== About this task ==
Only the pictures are to be omitted; everything else in the listing must be reproduced exactly.

== Data block ==
>>>>>
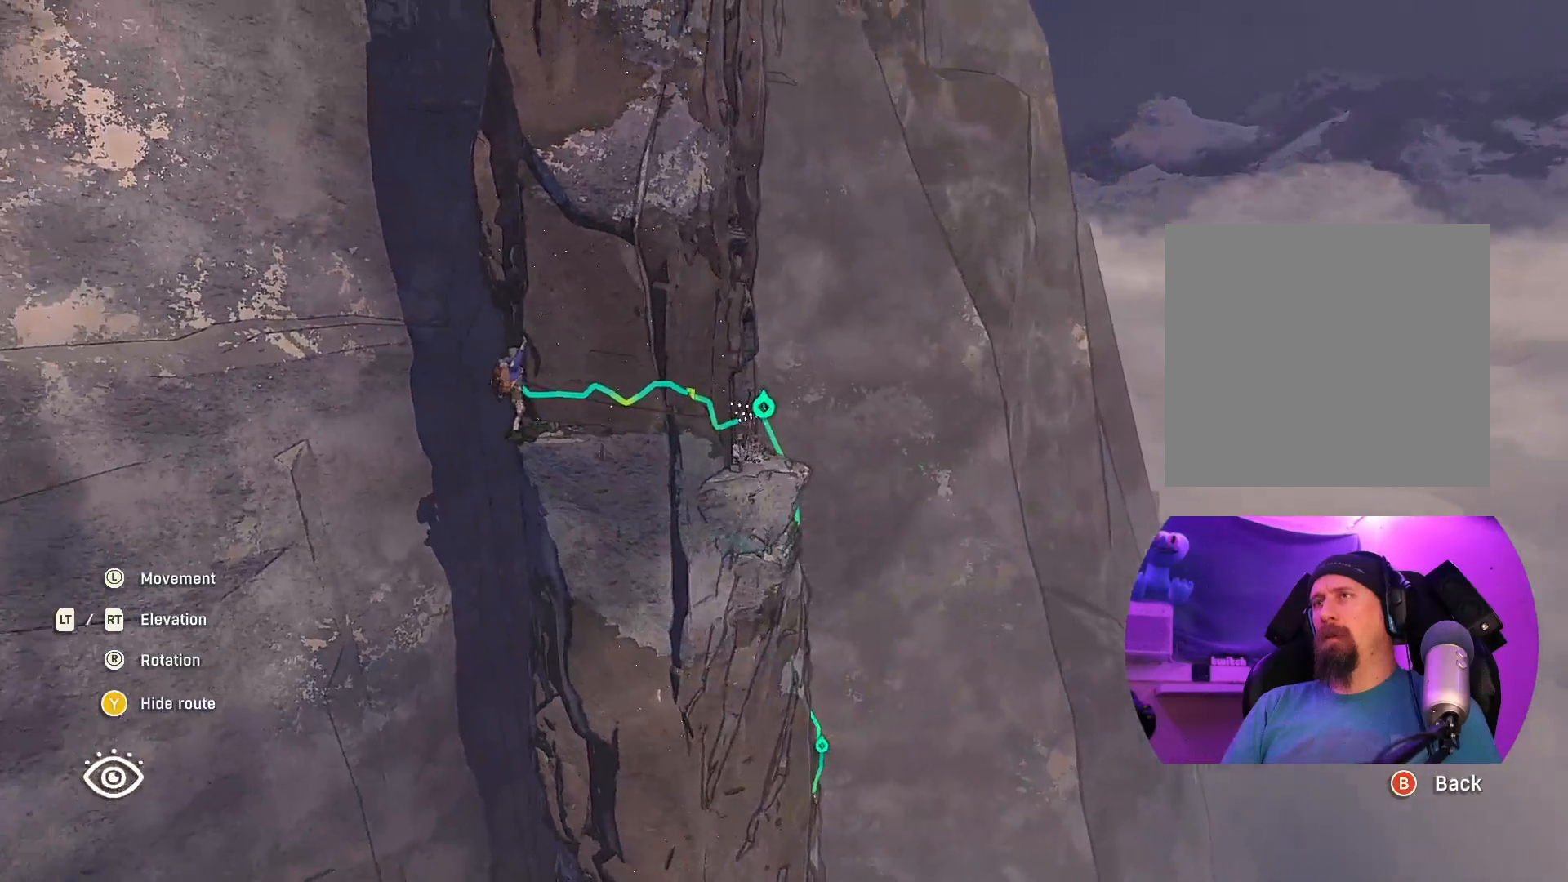
{"buttons": [], "left_stick": "right", "right_stick": "left", "events": [[133, "left_stick", "right"]]}
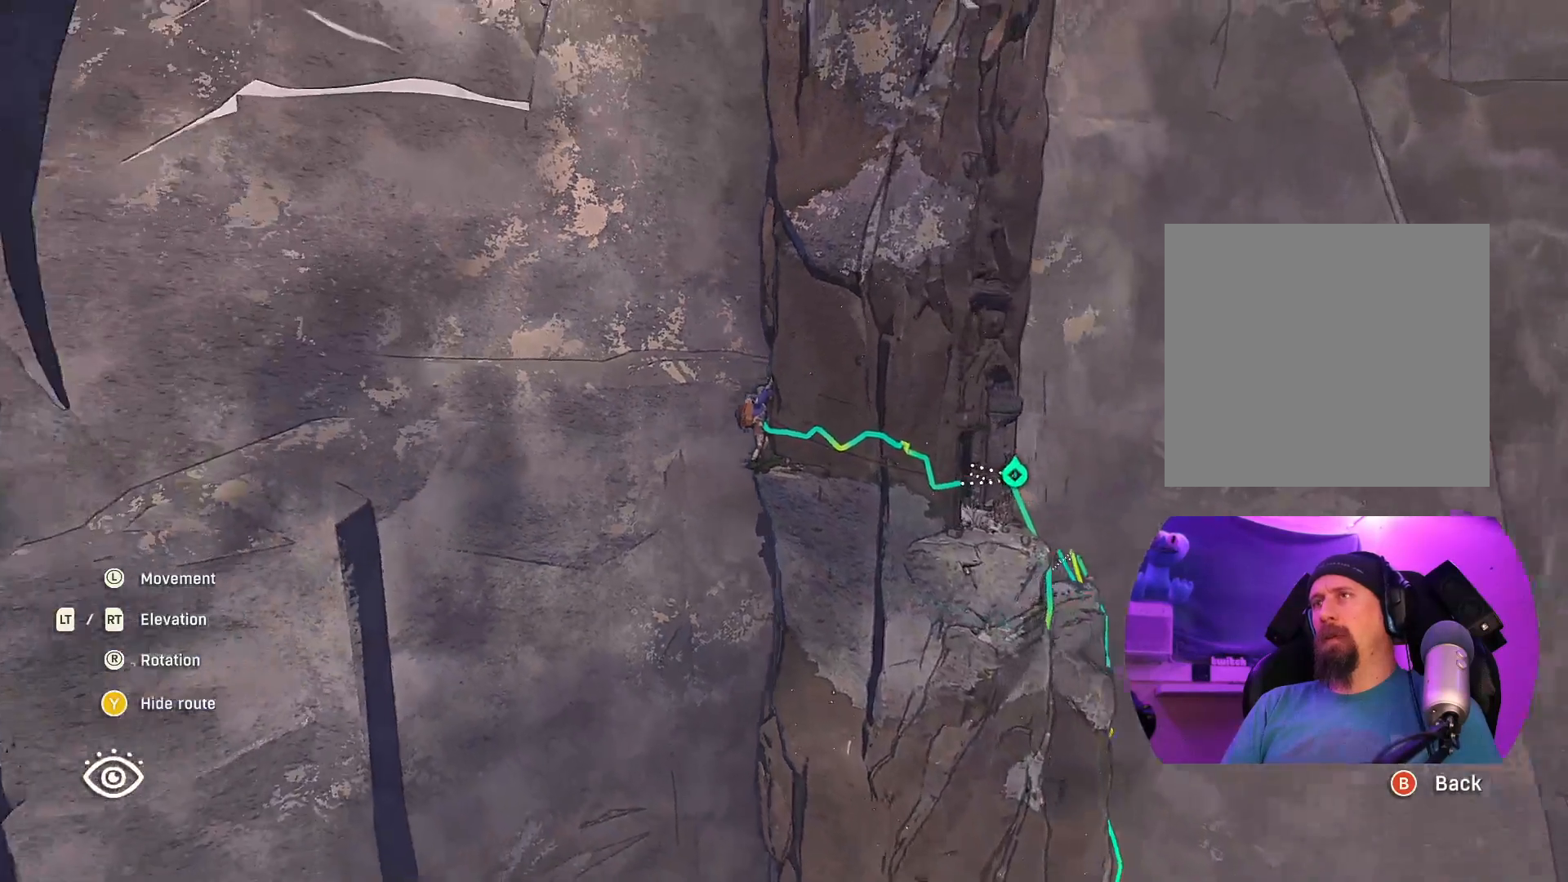
{"buttons": [], "left_stick": "right", "right_stick": "left", "events": []}
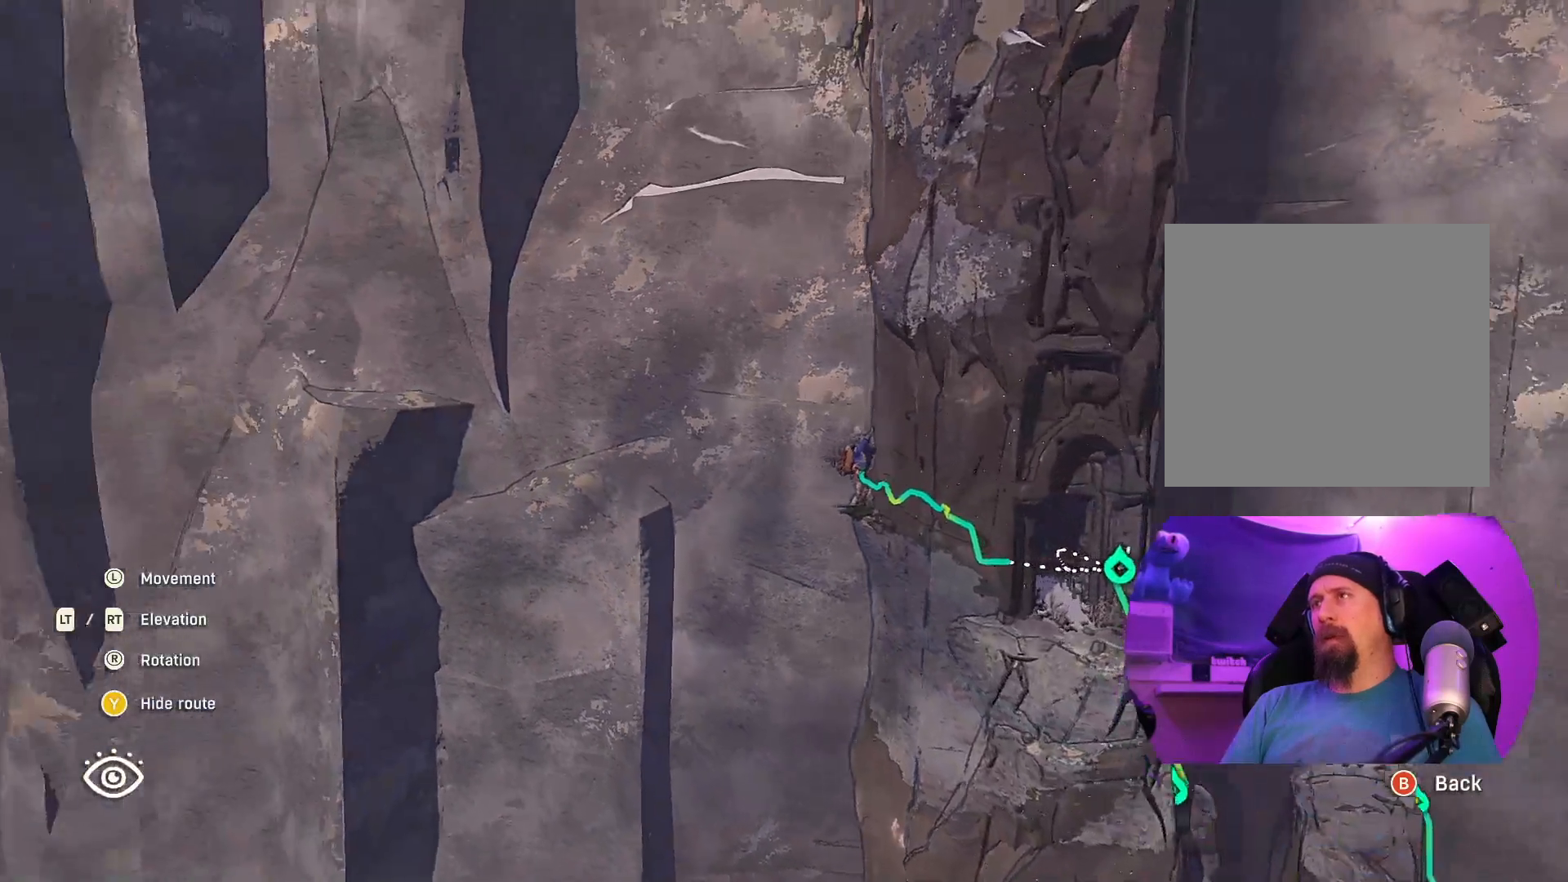
{"buttons": [], "left_stick": "right", "right_stick": "center", "events": [[83, "right_stick", "center"]]}
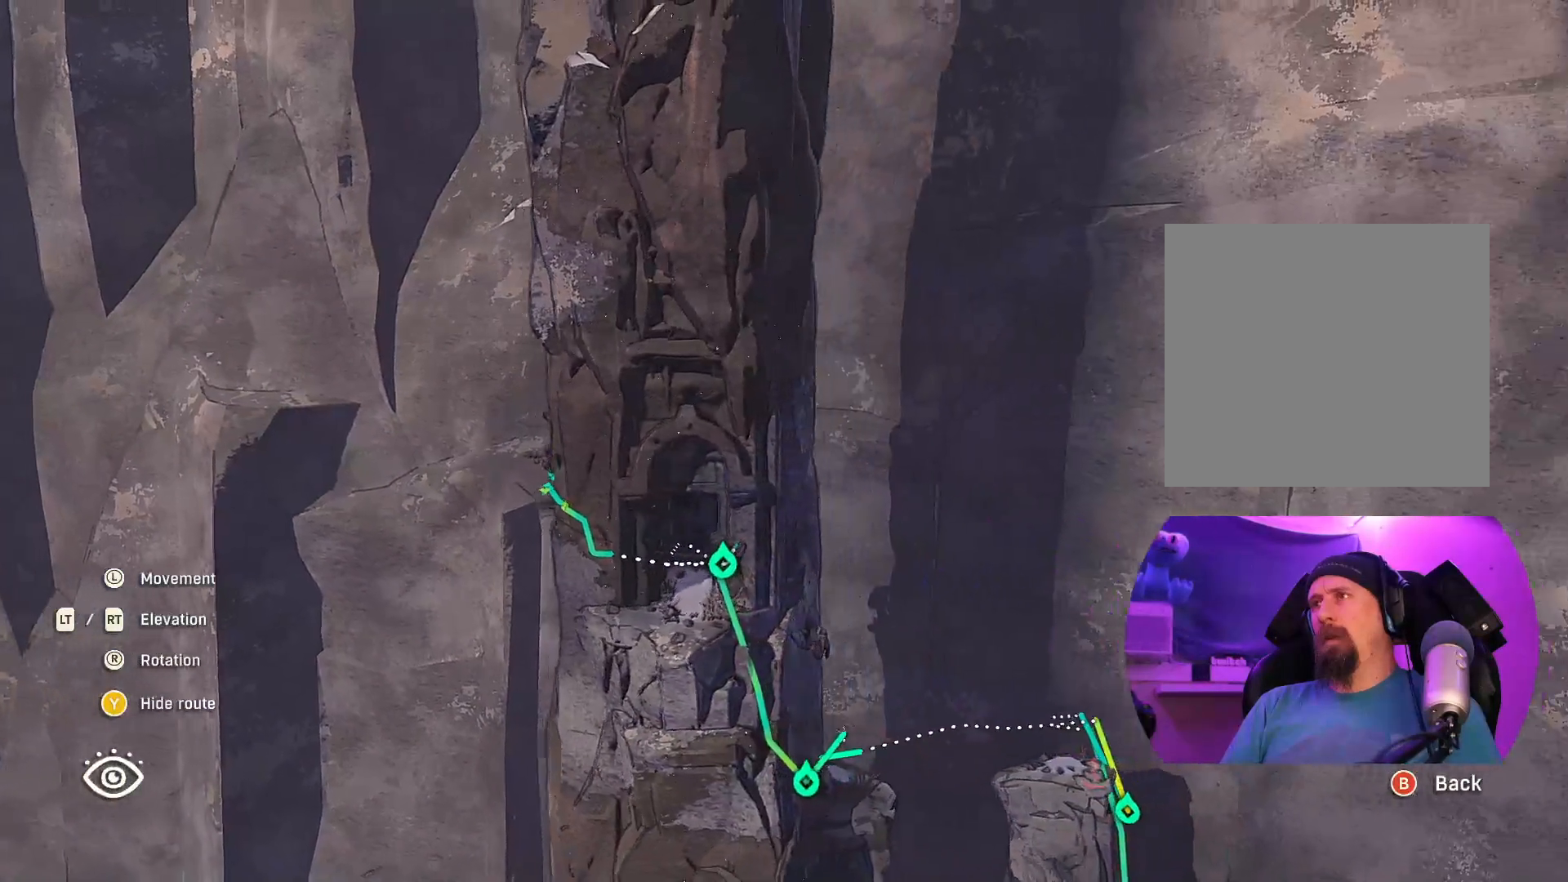
{"buttons": [], "left_stick": "up", "right_stick": "center", "events": [[50, "right_stick", "left"], [200, "left_stick", "up"], [417, "right_stick", "center"]]}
<<<<<
== Solution ==
{"buttons": [], "left_stick": "right", "right_stick": "left", "events": [[133, "left_stick", "right"]]}
{"buttons": [], "left_stick": "right", "right_stick": "left", "events": []}
{"buttons": [], "left_stick": "right", "right_stick": "center", "events": [[83, "right_stick", "center"]]}
{"buttons": [], "left_stick": "up", "right_stick": "center", "events": [[50, "right_stick", "left"], [200, "left_stick", "up"], [417, "right_stick", "center"]]}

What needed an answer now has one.